BMW follows up the i8
The successor to the BMW i8 – whatever form it may take – will be as radical as today’s car was in 2014, according to product management boss Peter Henrich. “The i8 has done a tremendous job of transforming the industry,” Henrich told Autocar. “It would definitely not be appropriate to just have a little modification or improvement. We need to be very creative again.”

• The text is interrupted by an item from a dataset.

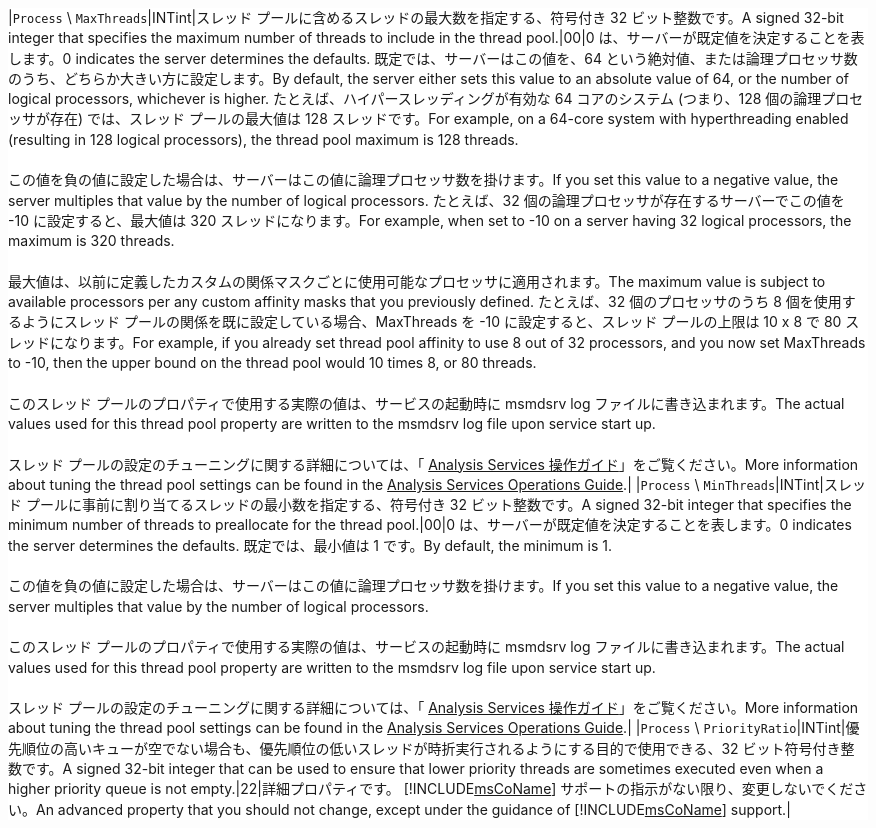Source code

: |`Process` \ `MaxThreads`|<span data-ttu-id="d790b-309">INT</span><span class="sxs-lookup"><span data-stu-id="d790b-309">int</span></span>|<span data-ttu-id="d790b-310">スレッド プールに含めるスレッドの最大数を指定する、符号付き 32 ビット整数です。</span><span class="sxs-lookup"><span data-stu-id="d790b-310">A signed 32-bit integer that specifies the maximum number of threads to include in the thread pool.</span></span>|<span data-ttu-id="d790b-311">0</span><span class="sxs-lookup"><span data-stu-id="d790b-311">0</span></span>|<span data-ttu-id="d790b-312">0 は、サーバーが既定値を決定することを表します。</span><span class="sxs-lookup"><span data-stu-id="d790b-312">0 indicates the server determines the defaults.</span></span> <span data-ttu-id="d790b-313">既定では、サーバーはこの値を、64 という絶対値、または論理プロセッサ数のうち、どちらか大きい方に設定します。</span><span class="sxs-lookup"><span data-stu-id="d790b-313">By default, the server either sets this value to an absolute value of 64, or the number of logical processors, whichever is higher.</span></span> <span data-ttu-id="d790b-314">たとえば、ハイパースレッディングが有効な 64 コアのシステム (つまり、128 個の論理プロセッサが存在) では、スレッド プールの最大値は 128 スレッドです。</span><span class="sxs-lookup"><span data-stu-id="d790b-314">For example, on a 64-core system with hyperthreading enabled (resulting in 128 logical processors), the thread pool maximum is 128 threads.</span></span><br /><br /> <span data-ttu-id="d790b-315">この値を負の値に設定した場合は、サーバーはこの値に論理プロセッサ数を掛けます。</span><span class="sxs-lookup"><span data-stu-id="d790b-315">If you set this value to a negative value, the server multiples that value by the number of logical processors.</span></span> <span data-ttu-id="d790b-316">たとえば、32 個の論理プロセッサが存在するサーバーでこの値を -10 に設定すると、最大値は 320 スレッドになります。</span><span class="sxs-lookup"><span data-stu-id="d790b-316">For example, when set to -10 on a server having 32 logical processors, the maximum is 320 threads.</span></span><br /><br /> <span data-ttu-id="d790b-317">最大値は、以前に定義したカスタムの関係マスクごとに使用可能なプロセッサに適用されます。</span><span class="sxs-lookup"><span data-stu-id="d790b-317">The maximum value is subject to available processors per any custom affinity masks that you previously defined.</span></span> <span data-ttu-id="d790b-318">たとえば、32 個のプロセッサのうち 8 個を使用するようにスレッド プールの関係を既に設定している場合、MaxThreads を -10 に設定すると、スレッド プールの上限は 10 x 8 で 80 スレッドになります。</span><span class="sxs-lookup"><span data-stu-id="d790b-318">For example, if you already set thread pool affinity to use 8 out of 32 processors, and you now set MaxThreads to -10, then the upper bound on the thread pool would 10 times 8, or 80 threads.</span></span><br /><br /> <span data-ttu-id="d790b-319">このスレッド プールのプロパティで使用する実際の値は、サービスの起動時に msmdsrv log ファイルに書き込まれます。</span><span class="sxs-lookup"><span data-stu-id="d790b-319">The actual values used for this thread pool property are written to the msmdsrv log file upon service start up.</span></span><br /><br /> <span data-ttu-id="d790b-320">スレッド プールの設定のチューニングに関する詳細については、「 [Analysis Services 操作ガイド](https://msdn.microsoft.com/library/hh226085.aspx)」をご覧ください。</span><span class="sxs-lookup"><span data-stu-id="d790b-320">More information about tuning the thread pool settings can be found in the [Analysis Services Operations Guide](https://msdn.microsoft.com/library/hh226085.aspx).</span></span>|
|`Process` \ `MinThreads`|<span data-ttu-id="d790b-321">INT</span><span class="sxs-lookup"><span data-stu-id="d790b-321">int</span></span>|<span data-ttu-id="d790b-322">スレッド プールに事前に割り当てるスレッドの最小数を指定する、符号付き 32 ビット整数です。</span><span class="sxs-lookup"><span data-stu-id="d790b-322">A signed 32-bit integer that specifies the minimum number of threads to preallocate for the thread pool.</span></span>|<span data-ttu-id="d790b-323">0</span><span class="sxs-lookup"><span data-stu-id="d790b-323">0</span></span>|<span data-ttu-id="d790b-324">0 は、サーバーが既定値を決定することを表します。</span><span class="sxs-lookup"><span data-stu-id="d790b-324">0 indicates the server determines the defaults.</span></span> <span data-ttu-id="d790b-325">既定では、最小値は 1 です。</span><span class="sxs-lookup"><span data-stu-id="d790b-325">By default, the minimum is 1.</span></span><br /><br /> <span data-ttu-id="d790b-326">この値を負の値に設定した場合は、サーバーはこの値に論理プロセッサ数を掛けます。</span><span class="sxs-lookup"><span data-stu-id="d790b-326">If you set this value to a negative value, the server multiples that value by the number of logical processors.</span></span><br /><br /> <span data-ttu-id="d790b-327">このスレッド プールのプロパティで使用する実際の値は、サービスの起動時に msmdsrv log ファイルに書き込まれます。</span><span class="sxs-lookup"><span data-stu-id="d790b-327">The actual values used for this thread pool property are written to the msmdsrv log file upon service start up.</span></span><br /><br /> <span data-ttu-id="d790b-328">スレッド プールの設定のチューニングに関する詳細については、「 [Analysis Services 操作ガイド](https://msdn.microsoft.com/library/hh226085.aspx)」をご覧ください。</span><span class="sxs-lookup"><span data-stu-id="d790b-328">More information about tuning the thread pool settings can be found in the [Analysis Services Operations Guide](https://msdn.microsoft.com/library/hh226085.aspx).</span></span>|
|`Process` \ `PriorityRatio`|<span data-ttu-id="d790b-329">INT</span><span class="sxs-lookup"><span data-stu-id="d790b-329">int</span></span>|<span data-ttu-id="d790b-330">優先順位の高いキューが空でない場合も、優先順位の低いスレッドが時折実行されるようにする目的で使用できる、32 ビット符号付き整数です。</span><span class="sxs-lookup"><span data-stu-id="d790b-330">A signed 32-bit integer that can be used to ensure that lower priority threads are sometimes executed even when a higher priority queue is not empty.</span></span>|<span data-ttu-id="d790b-331">2</span><span class="sxs-lookup"><span data-stu-id="d790b-331">2</span></span>|<span data-ttu-id="d790b-332">詳細プロパティです。 [!INCLUDE[msCoName](../../includes/msconame-md.md)] サポートの指示がない限り、変更しないでください。</span><span class="sxs-lookup"><span data-stu-id="d790b-332">An advanced property that you should not change, except under the guidance of [!INCLUDE[msCoName](../../includes/msconame-md.md)] support.</span></span>|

Hydrogen is a hard cell for Daimler
Daimler’s incoming CEO, Ola Källenius, is confident he is right to back electrification over fuel cell technology. “There’s no question in our mind that the battery-electric vehicle is the one that is scaling first,” he said. “In spite of the challenges, to get an electric charging grid up and running for the first millions of vehicles in Europe is relatively quick compared to hydrogen stations.”
Three’s a crowd
Any prospects of the new McLaren GT aping the firm’s Ultimate Series GT, the Speedtail, and having three seats were undone by US airbag regulations. Unlike other markets, the US mandates airbags for front-seat passengers, and regulators consider the side seats of a three-seater to be in the front. They are set too far back for an airbag to deploy to them, however.
Don’t look back in anger
The Audi E-tron’s virtual wing mirrors, which use cameras, have had a mixed reaction, according to design boss Marc Lichte. “If you use the car for an hour, you don’t like them,” he said. “But if you use it for a day or two, people love them. I would say early customer feedback is 50/50. When I drive the car, I love them. It’s the future.”